If you add stainless to the mix, things become a lot harder, because if you want the damascus to become a billet, the stainless that is in contact with the high carbon steel needs to be 100% oxigen free or it will oxidize and not stick, you basically end with a big frustration 

Regarding links, knife forums have lots of info. Damascus is not as easy as it appears to be, but is not rocket science either.


Pablo


----------



## PhotonFanatic (Dec 17, 2012)

Thanks--I've also been reading about sintering on Wikipedia. Seems as though some serious equipment would be needed--and I have no desire to add to my collection. :shakehead


----------



## PEU (Dec 17, 2012)

We are not talking the same machinery thats needed for sintering carbide or tool steel, here a gas forge and metallurgy know how its enough, a 50 ton hydraulic press would help too 


Pablo


----------



## Tiresius (Dec 18, 2012)

PEU said:


> We are not talking the same machinery thats needed for sintering carbide or tool steel, here a gas forge and metallurgy know how its enough, a 50 ton hydraulic press would help too
> 
> 
> Pablo



Indeed that hydraulic press helps a ton  Saves you lots of muscles for lifting, eating, measuring and all that other good stuff  Does the different metals composed in that blade contribute to different hardness and sharpness retention throughout the edge?


----------



## PEU (Dec 18, 2012)

going offtopic in 3..2..1...

I don't think thats relevant, a knife with that beautiful blade its almost a sure thing will never cut anything, its a collectors piece 


Pablo


----------



## PhotonFanatic (Dec 18, 2012)

PEU said:


> We are not talking the same machinery thats needed for sintering carbide or tool steel, here a gas forge and metallurgy know how its enough, a 50 ton hydraulic press would help too
> 
> 
> Pablo



That's the kind of equipment i meant--it would be hard work getting a 50-ton press into my basement, and, yes, I realize a 50 ton press does not weigh 50 tons.


----------



## wquiles (Dec 18, 2012)

Fred/Pablo, kudos on the new equipment


----------



## precisionworks (Dec 19, 2012)

PhotonFanatic said:


> ... it would be hard work getting a 50-ton press into my basement ...
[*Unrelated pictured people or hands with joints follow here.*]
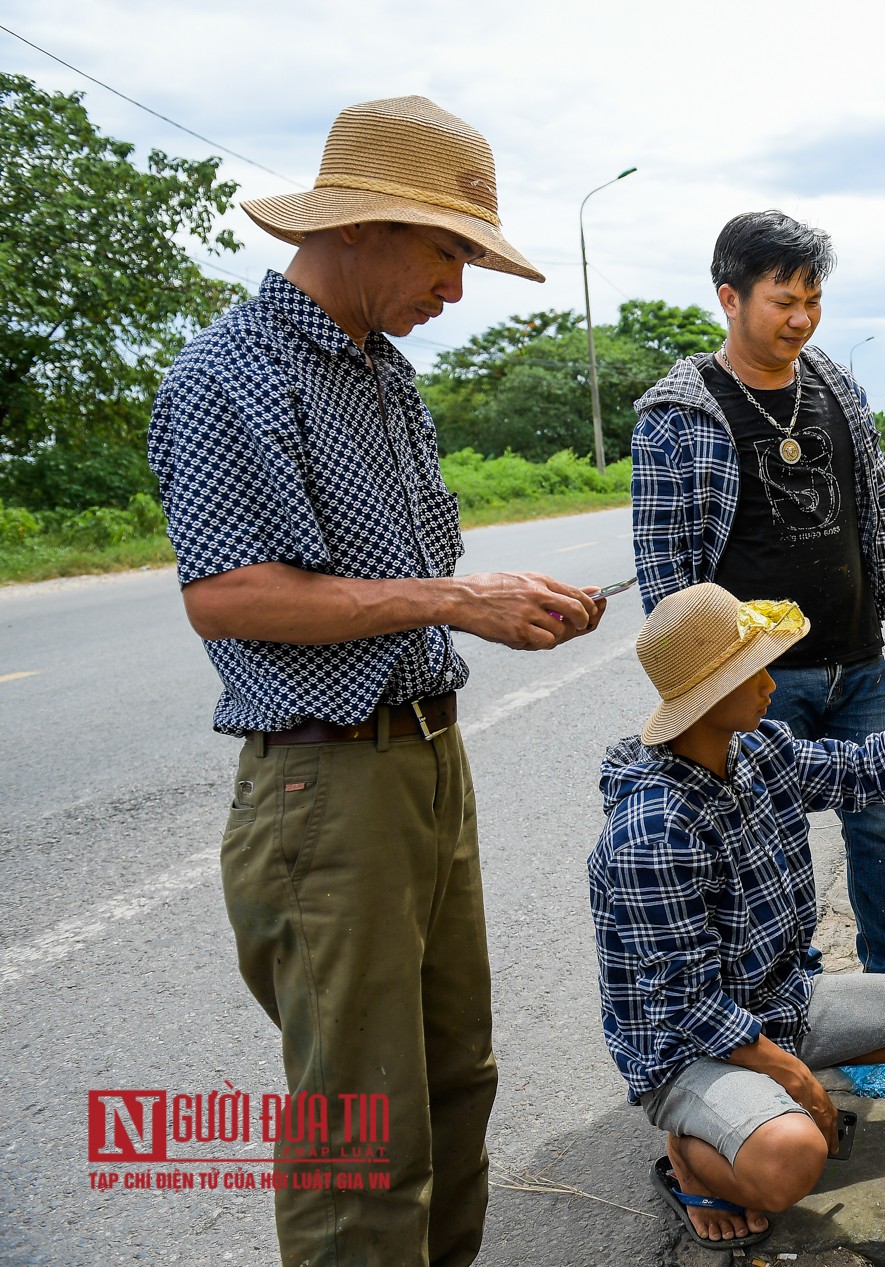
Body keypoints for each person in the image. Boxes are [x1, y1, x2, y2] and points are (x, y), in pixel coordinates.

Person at [146, 96, 603, 1267]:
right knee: (363, 1128)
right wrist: (456, 602)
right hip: (324, 786)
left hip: (425, 767)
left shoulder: (386, 379)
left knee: (456, 1078)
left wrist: (503, 604)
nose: (456, 288)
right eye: (447, 250)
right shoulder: (227, 374)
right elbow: (230, 595)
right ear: (357, 228)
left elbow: (418, 570)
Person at [589, 584, 885, 1248]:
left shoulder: (758, 751)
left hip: (780, 1001)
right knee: (795, 1157)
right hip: (689, 1048)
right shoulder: (655, 829)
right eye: (752, 671)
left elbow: (861, 770)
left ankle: (753, 1107)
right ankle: (690, 1156)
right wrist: (797, 1077)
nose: (772, 685)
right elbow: (688, 1004)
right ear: (706, 697)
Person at [629, 211, 885, 983]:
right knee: (765, 846)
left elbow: (877, 511)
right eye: (783, 300)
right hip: (757, 681)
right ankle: (786, 1002)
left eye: (813, 299)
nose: (801, 318)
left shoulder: (837, 387)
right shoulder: (678, 414)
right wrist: (702, 692)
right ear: (730, 298)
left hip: (857, 659)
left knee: (883, 825)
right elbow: (665, 570)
It's actually one of the easiest machines to move around because it is delivered broken down. On top of that the less you spend the more broken down you get, like this HF 50 ton - not a weld in sight so every part is bolt on. Grab a cold drink, sit back & watch the game, have the lady of the house carry the small parts down stairs


----------



## PhotonFanatic (Dec 19, 2012)

Great idea, Barry, especially letting the little woman carry it downstairs.

Now, a forge in my basement still might be problematic, unless there's a way to avoid the heat, fumes, carbon monoxide, etc.


----------